**Work order**
Pull out every line below holding the word "options".

**Source material**
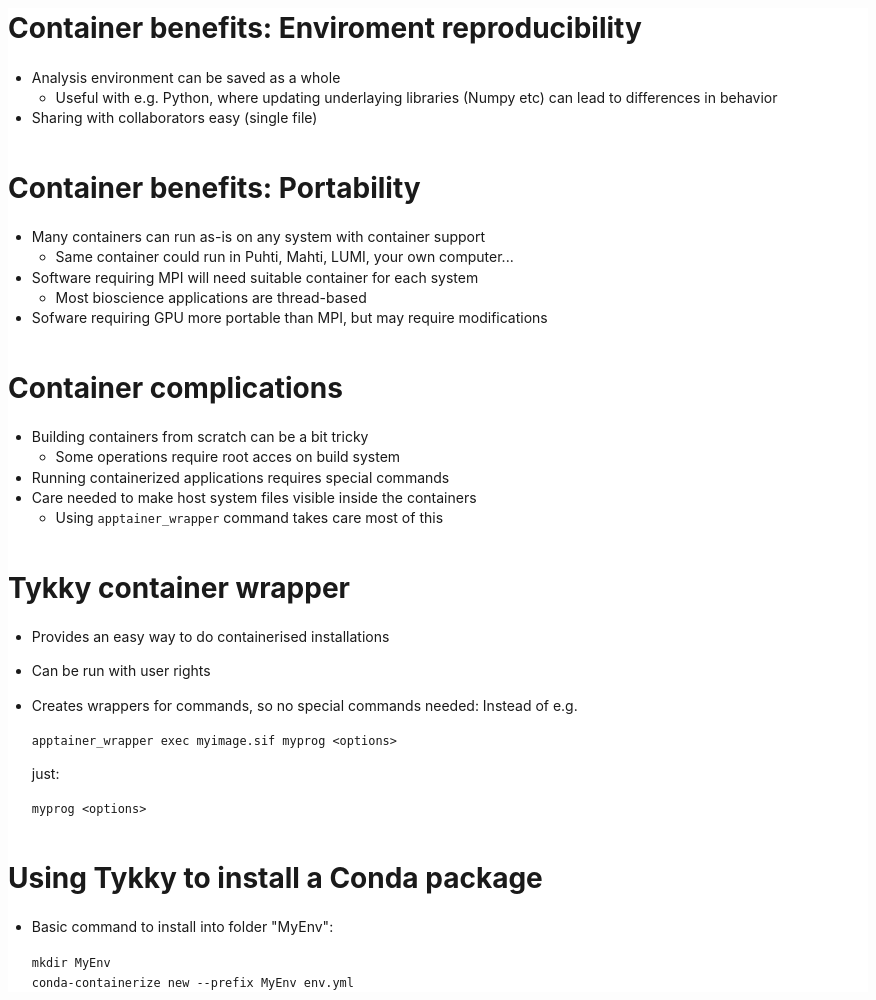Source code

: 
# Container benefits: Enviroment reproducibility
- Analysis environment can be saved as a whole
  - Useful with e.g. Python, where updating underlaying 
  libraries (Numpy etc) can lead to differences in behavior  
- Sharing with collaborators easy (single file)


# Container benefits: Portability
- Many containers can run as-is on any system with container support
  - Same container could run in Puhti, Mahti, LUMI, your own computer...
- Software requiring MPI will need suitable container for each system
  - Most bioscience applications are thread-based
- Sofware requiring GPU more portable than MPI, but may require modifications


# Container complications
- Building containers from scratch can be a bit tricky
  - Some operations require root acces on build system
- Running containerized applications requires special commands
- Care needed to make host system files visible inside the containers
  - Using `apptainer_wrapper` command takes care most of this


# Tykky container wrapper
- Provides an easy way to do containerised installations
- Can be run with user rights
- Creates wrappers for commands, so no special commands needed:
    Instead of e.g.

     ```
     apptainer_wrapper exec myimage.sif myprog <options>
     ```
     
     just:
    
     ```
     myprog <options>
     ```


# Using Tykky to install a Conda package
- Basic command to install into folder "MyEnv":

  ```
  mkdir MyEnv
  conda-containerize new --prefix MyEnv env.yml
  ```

**Response**
     apptainer_wrapper exec myimage.sif myprog <options>
     myprog <options>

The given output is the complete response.